Lukashuk: This week, Medvedev sent a question on twitter from Belarus — as it relates to the Belarusian elections and the Belarusian president. He said that the election is with great respect, and about Lukashenko said about him already spoken. And he gave a link to a very critical video message, which you, Andrew, have said. Do you think that it is now possible reconciliation between Medvedev and Lukashenko?
Balls: In politics, everything is possible. Can be reconciled. And maybe — and the continuation of the current cold snap. Nobody is going to die. The question is to what extent the "freezing" of relations between the two countries, taking into account, inter alia, the role of transit and Belarus.
Lukashuk: Yuri, in your opinion — that the conflict with the Kremlin Minsk — can it affect the Belarusian nomenklatura at the Belarusian security forces, the last in a situation Square will behave in the same way as the security forces have behaved relatively protesters on Independence in 2004?

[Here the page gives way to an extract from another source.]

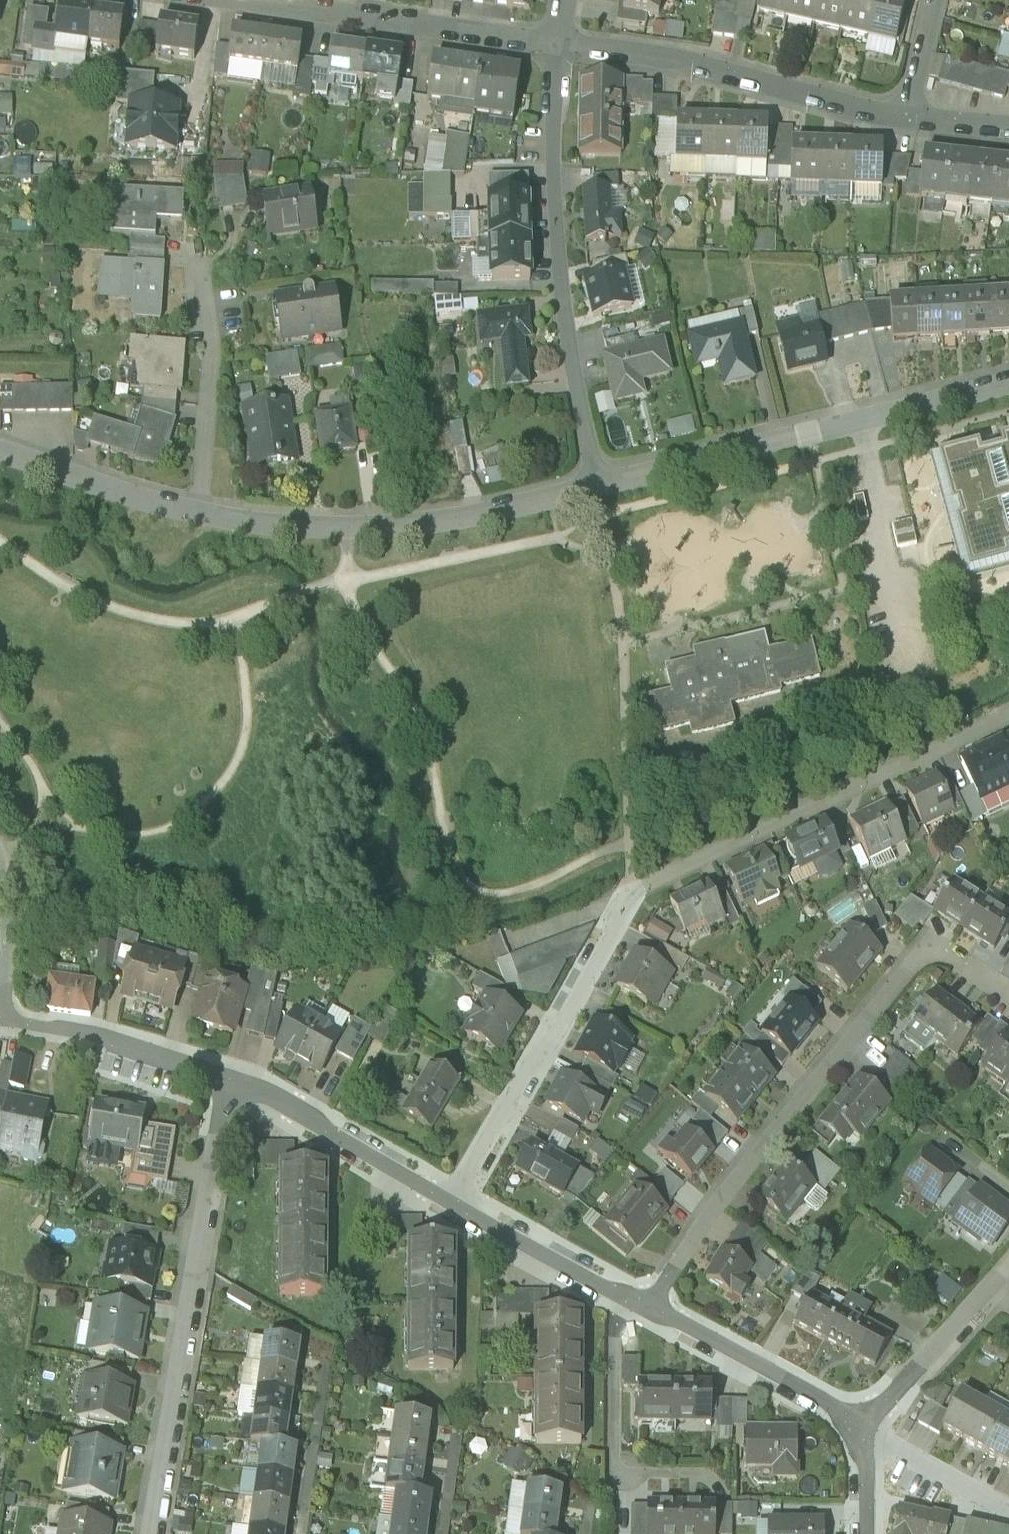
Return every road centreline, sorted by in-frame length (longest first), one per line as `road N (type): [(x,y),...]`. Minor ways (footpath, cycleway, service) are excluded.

Drakakhrust: I believe the answer to your question is — compared with the effect in Belarus "godfathers", he certainly is, but not decisive. All the same, 20 years old Belarusian nomenclature largely got rid of the habit of taking the salu
te on any wish of Moscow. On the other hand, Moscow's wishes, and yet are not as specific and unambiguous — you can remember and conciliatory press conference the head of the Kremlin administration, Sergei Naryshkin, and the recent statement by the Russian Ambassador to Belarus Alexander Surikov that Lukashenko would win the election with a convincing result. The ambiguity of Moscow's position strengthened by the fact that the Kremlin does not declare that it supports any candidate in Belarus.
So that the "signal" is not so strong, "radar" is not too attuned to this "signal".